FILE- In this Nov. 18, 2012, file photo, New York Jets’ Joe McKnight (25) sits on the sideline during the fourth quarter of an NFL football game against the St. Louis Rams in St. Louis. Closing argument are expected Friday, Jan. 26, 2018 in the murder trial of Ronald Gasser, who is accused of killing Knight in a road rage incident. (Tom Gannam/AP File)

Jury: Man guilty of manslaughter in death of ex-CFL and NFL player

Ronald Gasser, 56, has been convicted of killing running back Joe McKnight in a road rage incident in 2016

The man who killed CFL and NFL running back Joe McKnight in a December 2016 road-rage confrontation was found guilty of manslaughter Friday by a jury in suburban New Orleans.

Ronald Gasser, 56, had been charged with second-degree murder, which carries a life sentence. Manslaughter carries a sentence of anywhere from zero to 40 years. State District Judge Ellen Kovach set a March 15 sentencing date.

Jefferson Parish District Attorney Paul Connick said in a news release that justice was served. His assistants who tried the case told reporters they respect the verdict and added that the McKnight family was pleased with it.

Defence attorney Matthew Goetz said he would appeal. “We’re obviously disappointed with the verdict,” he told The New Orleans Advocate as he left the courthouse.

Jurors began deliberations Friday afternoon in the case. Defence attorneys had claimed Gasser feared for his life when he fired from his driver’s seat at McKnight, who was standing at his open passenger-side window.

Police said the death had followed a 5-mile (8-kilometre) rolling confrontation that began with dangerously aggressive driving on a New Orleans bridge and ended with McKnight being shot as he stood outside Gasser’s car at a suburban intersection.

Prosecutors didn’t deny that McKnight drove dangerously before he was killed. “We do not dispute that he was driving like a jerk,” Assistant District Attorney Seth Shute told jurors in closing arguments, alluding to witness testimony that McKnight weaved in and out of traffic, cutting Gasser and others off, at high speed.

But Shute said Gasser escalated the danger, taking McKnight’s driving as a challenge. “Mr. Gasser thought that Mr. McKnight had thrown the gauntlet down,” Shute told jurors, later adding, “He followed him off the exit. That was not his exit.”

Shute acknowledged that McKnight had a hand on the open, passenger side window of Gasser’s car before he was shot. But he said physical evidence proved Gasser lied during extensive police questioning when he claimed McKnight lunged at him. He cited the lack of gun powder on McKnight’s body as evidence that McKnight wasn’t close to Gasser. “Joe McKnight was not lunging,” he added, citing autopsy results. “There would be a hole in his deltoid muscle if he was.”

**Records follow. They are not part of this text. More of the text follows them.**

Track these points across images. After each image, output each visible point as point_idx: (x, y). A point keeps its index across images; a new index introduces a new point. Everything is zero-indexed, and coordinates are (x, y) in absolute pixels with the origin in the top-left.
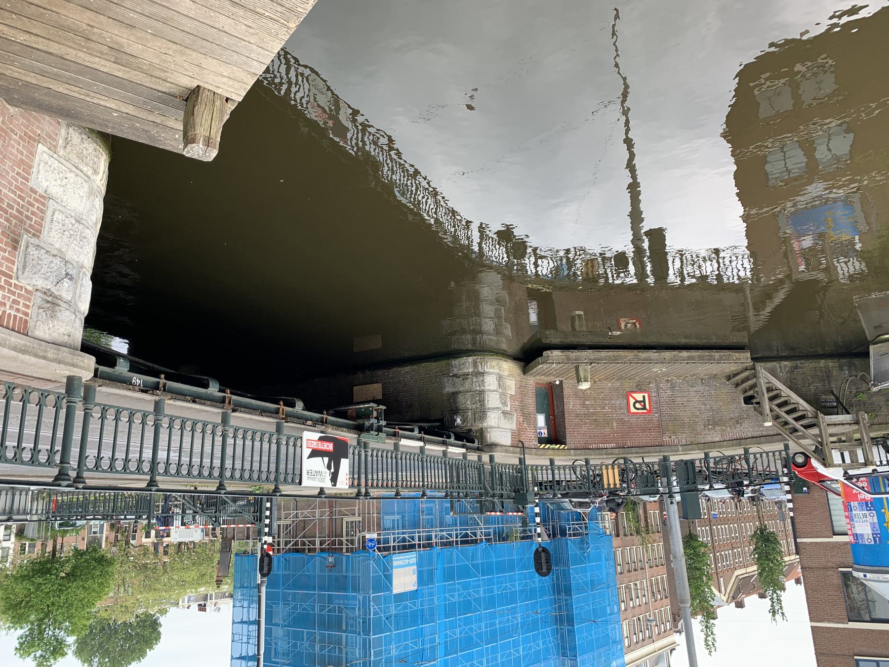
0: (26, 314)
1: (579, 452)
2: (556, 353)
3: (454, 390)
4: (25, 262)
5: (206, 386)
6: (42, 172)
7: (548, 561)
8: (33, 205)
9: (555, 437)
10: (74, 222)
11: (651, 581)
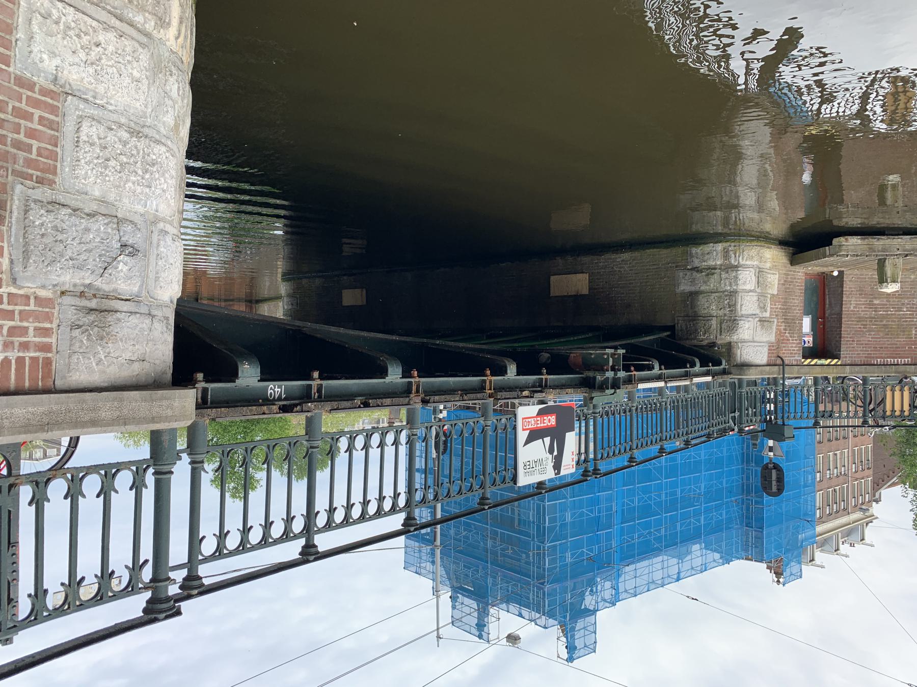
0: (46, 348)
1: (857, 368)
2: (854, 241)
3: (693, 289)
4: (26, 244)
5: (383, 373)
6: (38, 38)
7: (780, 480)
8: (28, 117)
9: (824, 347)
10: (125, 135)
11: (853, 451)
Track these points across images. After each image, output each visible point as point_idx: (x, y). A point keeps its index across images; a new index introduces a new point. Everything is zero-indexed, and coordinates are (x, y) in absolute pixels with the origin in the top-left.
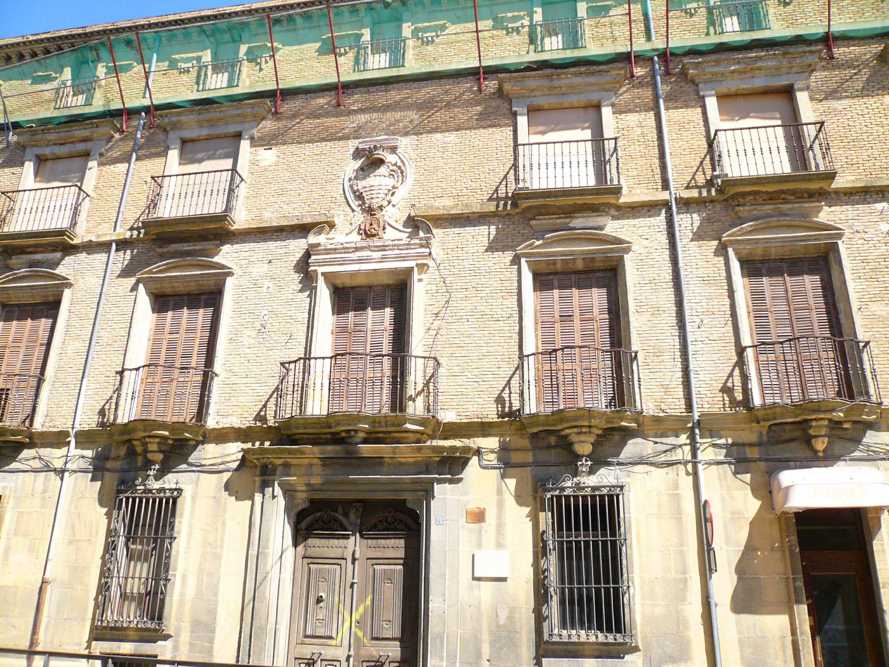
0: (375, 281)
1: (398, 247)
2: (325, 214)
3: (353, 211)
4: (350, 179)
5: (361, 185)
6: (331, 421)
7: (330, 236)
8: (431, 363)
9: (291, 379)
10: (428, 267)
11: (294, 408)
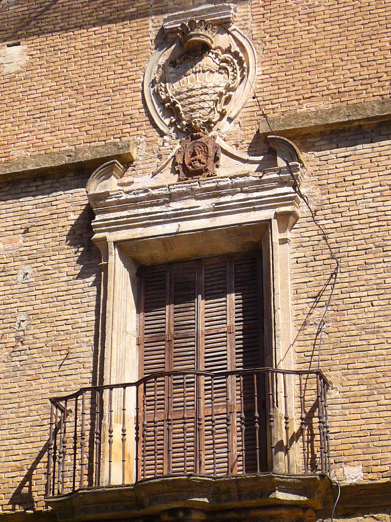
0: (178, 252)
1: (242, 188)
2: (115, 144)
3: (162, 134)
4: (153, 83)
5: (171, 89)
6: (143, 494)
7: (126, 180)
8: (313, 383)
9: (70, 427)
10: (297, 218)
11: (78, 478)
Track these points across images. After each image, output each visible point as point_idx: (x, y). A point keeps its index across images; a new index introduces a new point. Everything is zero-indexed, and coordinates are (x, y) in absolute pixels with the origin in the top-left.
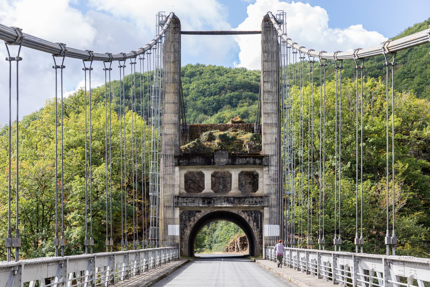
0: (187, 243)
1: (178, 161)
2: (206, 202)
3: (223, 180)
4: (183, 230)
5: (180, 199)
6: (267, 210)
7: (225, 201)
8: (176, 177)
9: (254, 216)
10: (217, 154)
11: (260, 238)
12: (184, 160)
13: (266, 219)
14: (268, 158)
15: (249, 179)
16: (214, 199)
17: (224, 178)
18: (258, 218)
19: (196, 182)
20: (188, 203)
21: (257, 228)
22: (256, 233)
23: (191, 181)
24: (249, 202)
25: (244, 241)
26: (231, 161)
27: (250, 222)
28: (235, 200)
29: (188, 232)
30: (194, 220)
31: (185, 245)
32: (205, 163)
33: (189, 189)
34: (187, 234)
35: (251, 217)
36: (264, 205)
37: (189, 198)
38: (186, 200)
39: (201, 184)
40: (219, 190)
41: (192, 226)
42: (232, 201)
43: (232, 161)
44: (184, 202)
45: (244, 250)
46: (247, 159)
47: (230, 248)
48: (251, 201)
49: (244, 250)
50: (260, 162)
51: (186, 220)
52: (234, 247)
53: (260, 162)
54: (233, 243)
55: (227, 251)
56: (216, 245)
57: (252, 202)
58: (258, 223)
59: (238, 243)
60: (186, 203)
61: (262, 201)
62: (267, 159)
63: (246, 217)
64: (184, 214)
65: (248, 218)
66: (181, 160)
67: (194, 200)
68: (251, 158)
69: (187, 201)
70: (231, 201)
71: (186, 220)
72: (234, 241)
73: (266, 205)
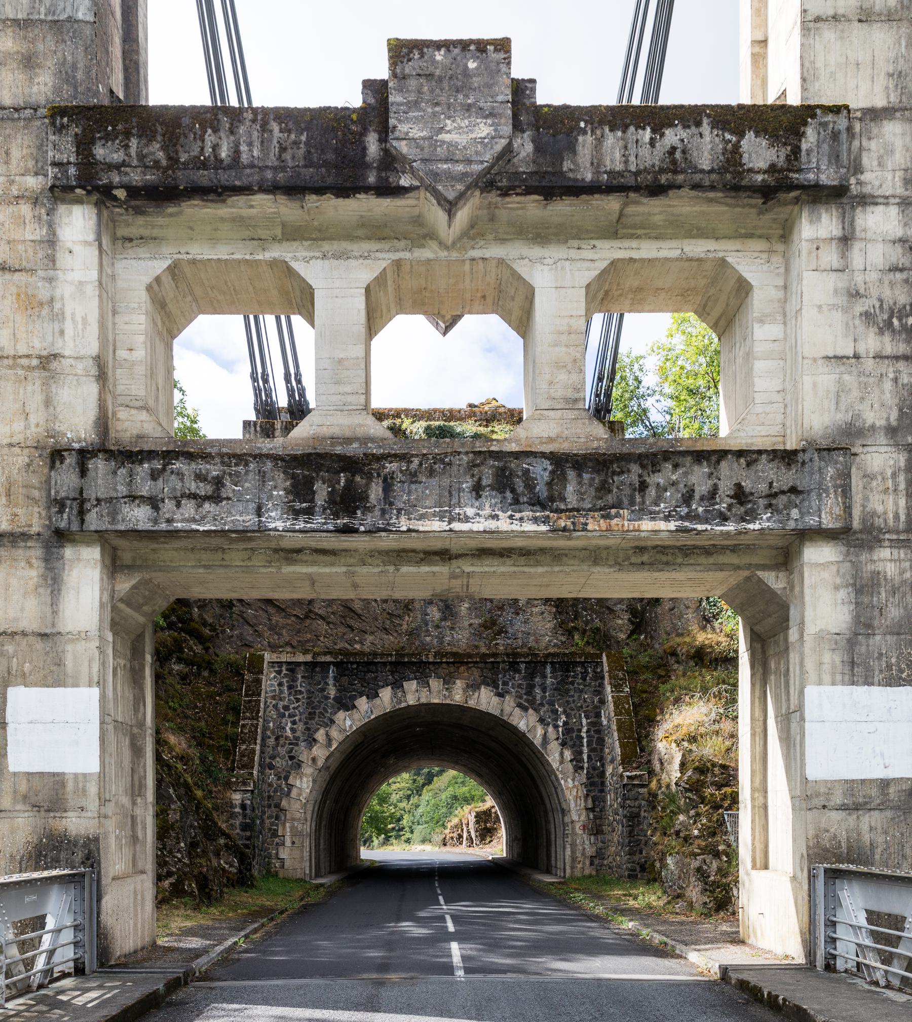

Assistant District Attorney Shannon Swaim summed up the case by telling jurors that Gasser was the aggressor as the incident drew to a close. But even if he wasn’t, she added, Gasser was not justified in firing.

Swaim gave the final rebuttal after Goetz said Gasser wasn’t pursuing McKnight down the exit that day but simply taking an alternate route.

Gasser did not seek a confrontation at the traffic light where McKnight exited his own vehicle and walked up to Gasser’s passenger window. Louisiana law allows the use of lethal force by someone who believes someone entering his or her home or car is a threat. “What do you think he was doing when he went to the window, inviting him to tea?”

McKnight was considered the No. 1 running back recruit in the country when he came out of John Curtis Christian School in Louisiana in 2006. He signed with the University of Southern California, where he ran for 2,213 yards and 13 touchdowns and caught 66 passes for 542 yards and two scores in three seasons.

In the NFL, he played three seasons for the New York Jets and one with the Kansas City Chiefs. He spent a season in the Canadian Football League, playing two games for the Edmonton Eskimos and three for the Saskatchewan Roughriders.

He was shot Dec. 1, 2016. Gasser never left the shooting scene and was initially freed after more than eight hours of questioning.

Gasser’s release sparked protests at the time, and some said race played a role in his release — Gasser is white and McKnight was black. Jefferson Parish Sheriff Newell Normand, who has since retired, angrily denied that race played any role in the case and said a thorough investigation led to the arrest. Prosecutors later recounted a painstaking effort including an extensive search for witnesses and physical evidence that eventually led to Gasser being charged.